ACTIVE CONFORMATION OF THE INOSITOL MONOPHOSPHATASE SUBSTRATE, ADENOSINE 2'-PHOSPHATE - ROLE OF THE RIBOFURANOSYL O-ATOMS IN CHELATING A 2ND MG2+ ION

In the presence of Mg2+ ions, inositol monophosphatase from bovine brain catalyses the hydrolysis of the phosphate ester of a range of purine- and pyrimidine-containing nucleoside 2'-phosphates including adenosine 2'-phosphate (2'-AMP) but not adenosine 2'-phosphorothioate (2'-AMPS). 2'-AMPS also fails to serve as an inhibitor under these conditions. In contrast to the situation for the alcohol hydrolysis product, inositol, adenosine does not serve as a product inhibitor for the enzyme or mediate the enzyme-catalysed exchange of O-18-label from [O-18]water into inorganic phosphate. However, in the presence of Mn2+ ions 2'-AMPS is a substrate for the enzyme.
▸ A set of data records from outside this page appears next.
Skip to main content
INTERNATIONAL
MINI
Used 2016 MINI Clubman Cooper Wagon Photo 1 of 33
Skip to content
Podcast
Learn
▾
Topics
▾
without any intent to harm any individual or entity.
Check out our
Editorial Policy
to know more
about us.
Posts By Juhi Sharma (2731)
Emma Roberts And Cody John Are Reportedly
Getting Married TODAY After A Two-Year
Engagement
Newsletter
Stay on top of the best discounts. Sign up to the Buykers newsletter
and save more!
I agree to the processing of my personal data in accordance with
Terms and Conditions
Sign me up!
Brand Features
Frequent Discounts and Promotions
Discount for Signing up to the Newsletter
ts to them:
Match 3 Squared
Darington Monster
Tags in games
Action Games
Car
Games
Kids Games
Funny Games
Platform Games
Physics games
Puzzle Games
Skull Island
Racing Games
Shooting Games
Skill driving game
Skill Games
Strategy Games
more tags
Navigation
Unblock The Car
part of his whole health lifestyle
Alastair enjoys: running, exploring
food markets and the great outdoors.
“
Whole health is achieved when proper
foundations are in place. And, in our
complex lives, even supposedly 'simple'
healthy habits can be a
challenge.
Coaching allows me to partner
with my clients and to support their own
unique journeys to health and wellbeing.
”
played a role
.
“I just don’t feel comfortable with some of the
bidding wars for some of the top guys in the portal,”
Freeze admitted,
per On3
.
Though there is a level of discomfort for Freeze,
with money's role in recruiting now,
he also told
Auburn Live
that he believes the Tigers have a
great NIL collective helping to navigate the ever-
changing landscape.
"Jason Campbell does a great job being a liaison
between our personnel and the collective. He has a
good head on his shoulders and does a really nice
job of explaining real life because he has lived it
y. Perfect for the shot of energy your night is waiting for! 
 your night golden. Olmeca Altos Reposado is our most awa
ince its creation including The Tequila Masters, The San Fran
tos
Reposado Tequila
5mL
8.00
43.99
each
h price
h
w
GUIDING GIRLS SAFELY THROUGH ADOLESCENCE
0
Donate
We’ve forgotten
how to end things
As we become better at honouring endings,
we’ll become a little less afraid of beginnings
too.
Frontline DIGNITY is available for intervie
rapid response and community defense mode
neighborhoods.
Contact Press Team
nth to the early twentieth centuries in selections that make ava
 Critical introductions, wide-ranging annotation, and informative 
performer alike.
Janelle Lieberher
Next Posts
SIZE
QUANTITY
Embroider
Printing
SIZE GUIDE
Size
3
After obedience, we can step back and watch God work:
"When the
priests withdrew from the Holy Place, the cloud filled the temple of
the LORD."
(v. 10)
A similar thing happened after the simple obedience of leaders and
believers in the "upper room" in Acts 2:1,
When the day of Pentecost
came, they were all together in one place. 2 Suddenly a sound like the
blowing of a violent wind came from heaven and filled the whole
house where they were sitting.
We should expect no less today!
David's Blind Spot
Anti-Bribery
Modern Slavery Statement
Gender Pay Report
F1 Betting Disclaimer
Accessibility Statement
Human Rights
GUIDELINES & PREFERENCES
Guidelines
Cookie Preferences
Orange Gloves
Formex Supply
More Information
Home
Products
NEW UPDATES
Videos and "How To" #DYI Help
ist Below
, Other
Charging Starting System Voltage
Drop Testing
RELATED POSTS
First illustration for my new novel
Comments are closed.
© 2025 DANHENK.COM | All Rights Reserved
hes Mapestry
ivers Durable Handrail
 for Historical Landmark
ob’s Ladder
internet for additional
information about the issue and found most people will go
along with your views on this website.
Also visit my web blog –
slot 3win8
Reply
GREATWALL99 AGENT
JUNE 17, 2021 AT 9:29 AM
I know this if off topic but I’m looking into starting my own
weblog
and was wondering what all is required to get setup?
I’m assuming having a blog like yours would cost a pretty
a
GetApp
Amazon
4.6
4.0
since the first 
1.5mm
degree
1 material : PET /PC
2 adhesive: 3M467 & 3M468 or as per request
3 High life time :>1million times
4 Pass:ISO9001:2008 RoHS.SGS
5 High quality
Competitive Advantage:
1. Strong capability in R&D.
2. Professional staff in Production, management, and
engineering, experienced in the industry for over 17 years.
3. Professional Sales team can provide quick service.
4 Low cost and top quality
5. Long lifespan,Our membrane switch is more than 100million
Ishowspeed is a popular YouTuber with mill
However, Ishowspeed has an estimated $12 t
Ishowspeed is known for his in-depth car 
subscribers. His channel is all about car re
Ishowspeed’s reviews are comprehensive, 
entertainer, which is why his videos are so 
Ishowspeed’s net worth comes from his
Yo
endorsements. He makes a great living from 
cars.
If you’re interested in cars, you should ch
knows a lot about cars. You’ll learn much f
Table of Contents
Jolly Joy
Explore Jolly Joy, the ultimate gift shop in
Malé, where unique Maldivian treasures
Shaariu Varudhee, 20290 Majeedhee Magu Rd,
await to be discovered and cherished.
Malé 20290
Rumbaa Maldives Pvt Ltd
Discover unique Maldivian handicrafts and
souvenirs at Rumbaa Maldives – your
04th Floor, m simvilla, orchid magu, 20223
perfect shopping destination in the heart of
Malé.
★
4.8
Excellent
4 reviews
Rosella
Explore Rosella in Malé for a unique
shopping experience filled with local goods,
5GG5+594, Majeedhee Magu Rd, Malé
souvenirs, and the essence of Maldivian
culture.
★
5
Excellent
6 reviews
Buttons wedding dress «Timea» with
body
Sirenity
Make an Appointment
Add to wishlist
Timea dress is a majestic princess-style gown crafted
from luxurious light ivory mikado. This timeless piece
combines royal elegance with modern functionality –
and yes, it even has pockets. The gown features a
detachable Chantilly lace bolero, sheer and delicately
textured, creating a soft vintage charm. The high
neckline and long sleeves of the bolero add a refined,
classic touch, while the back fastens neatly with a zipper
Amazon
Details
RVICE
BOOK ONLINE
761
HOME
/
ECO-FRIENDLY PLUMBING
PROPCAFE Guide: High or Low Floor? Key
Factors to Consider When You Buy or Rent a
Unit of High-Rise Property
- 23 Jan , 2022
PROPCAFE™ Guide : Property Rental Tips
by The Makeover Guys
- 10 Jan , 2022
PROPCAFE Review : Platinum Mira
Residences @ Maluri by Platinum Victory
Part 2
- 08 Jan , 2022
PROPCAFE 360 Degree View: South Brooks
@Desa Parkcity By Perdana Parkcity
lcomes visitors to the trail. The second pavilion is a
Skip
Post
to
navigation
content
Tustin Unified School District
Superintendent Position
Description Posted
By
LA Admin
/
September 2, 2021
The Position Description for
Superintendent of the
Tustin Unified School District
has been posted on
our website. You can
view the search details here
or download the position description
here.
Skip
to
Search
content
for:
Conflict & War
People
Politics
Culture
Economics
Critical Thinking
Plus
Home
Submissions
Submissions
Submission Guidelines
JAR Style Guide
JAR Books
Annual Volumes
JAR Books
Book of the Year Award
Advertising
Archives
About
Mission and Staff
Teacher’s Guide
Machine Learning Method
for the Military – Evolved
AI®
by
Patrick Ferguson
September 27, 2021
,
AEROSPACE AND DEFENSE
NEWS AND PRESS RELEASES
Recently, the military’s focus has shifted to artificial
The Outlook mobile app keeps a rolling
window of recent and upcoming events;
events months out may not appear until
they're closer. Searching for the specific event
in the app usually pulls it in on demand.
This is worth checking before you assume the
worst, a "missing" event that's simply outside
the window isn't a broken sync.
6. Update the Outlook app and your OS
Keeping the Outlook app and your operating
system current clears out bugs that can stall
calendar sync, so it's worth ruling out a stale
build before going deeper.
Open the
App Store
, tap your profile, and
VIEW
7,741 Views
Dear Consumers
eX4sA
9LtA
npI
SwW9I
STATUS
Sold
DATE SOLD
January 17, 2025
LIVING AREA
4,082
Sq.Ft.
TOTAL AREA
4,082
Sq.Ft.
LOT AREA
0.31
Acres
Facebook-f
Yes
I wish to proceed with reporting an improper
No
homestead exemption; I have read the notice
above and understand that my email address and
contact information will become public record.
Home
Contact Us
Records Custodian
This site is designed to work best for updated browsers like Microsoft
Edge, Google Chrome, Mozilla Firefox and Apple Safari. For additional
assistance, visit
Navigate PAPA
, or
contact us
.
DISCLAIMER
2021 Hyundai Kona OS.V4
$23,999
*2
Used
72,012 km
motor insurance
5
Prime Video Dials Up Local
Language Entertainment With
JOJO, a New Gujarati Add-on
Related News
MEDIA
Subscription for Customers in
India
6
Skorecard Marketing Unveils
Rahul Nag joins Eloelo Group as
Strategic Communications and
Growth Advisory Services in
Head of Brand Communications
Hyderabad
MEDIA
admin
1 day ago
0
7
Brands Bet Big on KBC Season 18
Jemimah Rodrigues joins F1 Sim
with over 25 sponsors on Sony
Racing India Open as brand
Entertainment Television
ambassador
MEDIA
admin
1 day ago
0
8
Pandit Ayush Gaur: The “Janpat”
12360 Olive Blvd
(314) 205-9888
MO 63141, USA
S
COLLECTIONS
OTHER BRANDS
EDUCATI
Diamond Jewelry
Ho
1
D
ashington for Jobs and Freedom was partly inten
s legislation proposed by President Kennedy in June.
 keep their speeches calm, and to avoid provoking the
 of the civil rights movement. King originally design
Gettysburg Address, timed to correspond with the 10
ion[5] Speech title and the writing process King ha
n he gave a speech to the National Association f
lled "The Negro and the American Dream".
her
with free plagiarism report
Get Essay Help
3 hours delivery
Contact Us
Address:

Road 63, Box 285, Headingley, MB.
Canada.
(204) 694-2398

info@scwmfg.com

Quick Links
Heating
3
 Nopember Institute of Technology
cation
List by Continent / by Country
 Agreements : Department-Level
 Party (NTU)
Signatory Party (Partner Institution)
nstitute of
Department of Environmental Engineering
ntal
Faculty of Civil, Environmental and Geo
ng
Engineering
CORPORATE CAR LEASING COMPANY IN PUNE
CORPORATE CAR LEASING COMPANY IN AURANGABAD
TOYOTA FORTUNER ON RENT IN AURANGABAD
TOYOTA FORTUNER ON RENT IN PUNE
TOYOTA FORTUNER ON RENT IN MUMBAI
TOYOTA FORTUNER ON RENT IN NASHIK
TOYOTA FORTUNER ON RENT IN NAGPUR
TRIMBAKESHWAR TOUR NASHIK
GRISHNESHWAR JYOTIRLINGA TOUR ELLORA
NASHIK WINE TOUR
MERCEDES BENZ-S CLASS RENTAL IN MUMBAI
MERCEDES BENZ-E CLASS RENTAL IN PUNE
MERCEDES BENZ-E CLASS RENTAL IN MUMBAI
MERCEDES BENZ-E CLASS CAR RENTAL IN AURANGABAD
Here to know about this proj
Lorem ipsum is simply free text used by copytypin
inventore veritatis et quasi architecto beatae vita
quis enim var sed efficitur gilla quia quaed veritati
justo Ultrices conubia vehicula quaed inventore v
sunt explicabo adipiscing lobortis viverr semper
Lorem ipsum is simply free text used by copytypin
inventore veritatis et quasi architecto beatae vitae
These findings indicate that the product adenosine does not bind to the enzyme in its ground-state conformations and that a strong phosphate group-holoenzyme interaction is required to stabilise a high-energy arrangement in the enzyme-substrate complexes of 2'-AMPS and, probably, 2'-AMP. On the basis of these results and those from previous kinetic and substrate modification studies it is proposed that a second Mg2+ ion might stabilise a conformation in which the adenine moiety of bound 2'-AMP occupies a C-1'-axial ribofuranosyl position through the direct chelation of the second Mg2+ ion to the bridging phosphate ester 2'-O-atom and the ribofuranose ring O-atom. An alternative high-energy arrangement in which the interaction of the second Mg2+ ion with the ribofuranose ring O-atom is mediated via water, such that the conformational strain in the furanose ring is relaxed, but where the entropy of the water is decreased, is also a possibility.